Part 2 of this book is broadly about Mitchell’s discovery of the way that life generates its energy, and the implications of his ideas for the origin of life. In later chapters, these ideas will enable us to see what the mitochondria did for us: why they are essential for the evolution of all higher forms of life. We’ll see that the precise mechanism of energy generation is vital: it constrains the opportunities open to life, and it does so very differently in bacteria and eukaryotic cells. We’ll see that the precise mechanism of energy generation precluded bacteria from ever evolving beyond bacteria – from ever becoming complex multicellular organisms – while at the same time it gave the eukaryotes unlimited possibilities to grow in size and sophistication, propelling them up a ramp of ascending complexity to the marvels that we see all around us. But this same mechanism of energy generation constrained the eukaryotes, too, albeit in utterly different ways. We’ll see that sex, and even the origin of two sexes, is explained by the constraints of this same form of energy generation. And beyond that we’ll see that our terminal decline into old age and death also stems from the small print of the contract that we signed with our mitochondria two billion years ago.

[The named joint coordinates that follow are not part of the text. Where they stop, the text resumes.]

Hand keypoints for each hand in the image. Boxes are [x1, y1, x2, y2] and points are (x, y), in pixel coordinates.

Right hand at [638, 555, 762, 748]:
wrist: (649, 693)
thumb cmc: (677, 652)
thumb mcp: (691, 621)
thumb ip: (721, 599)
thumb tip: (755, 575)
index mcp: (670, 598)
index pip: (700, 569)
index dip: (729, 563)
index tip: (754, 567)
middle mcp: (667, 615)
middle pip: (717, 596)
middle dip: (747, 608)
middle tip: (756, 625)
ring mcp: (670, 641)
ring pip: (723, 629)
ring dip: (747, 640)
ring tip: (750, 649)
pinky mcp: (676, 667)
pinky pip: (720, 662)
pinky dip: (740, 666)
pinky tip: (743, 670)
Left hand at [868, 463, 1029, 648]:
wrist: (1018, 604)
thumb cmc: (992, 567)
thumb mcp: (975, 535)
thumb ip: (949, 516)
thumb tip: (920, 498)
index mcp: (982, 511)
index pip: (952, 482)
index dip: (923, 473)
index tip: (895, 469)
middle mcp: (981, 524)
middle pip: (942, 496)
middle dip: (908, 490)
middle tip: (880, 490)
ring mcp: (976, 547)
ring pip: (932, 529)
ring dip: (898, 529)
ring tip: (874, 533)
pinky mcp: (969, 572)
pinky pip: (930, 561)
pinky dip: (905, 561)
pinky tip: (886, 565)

To understand all this, we first need to grasp the importance of Mitchell’s insights into the energy of life. His ideas are simple enough in outline, but to feel their full force we’ll need to look a little deeper into their details. To do this, we’ll take a historical perspective, and as we go along we can savour the dilemmas, and the great minds that wrestled with them in the golden age of biochemistry, littered with Nobel Prizes. We’ll follow the shining path of discovery, which showed how cells generate so much energy that they put the sun in the shade.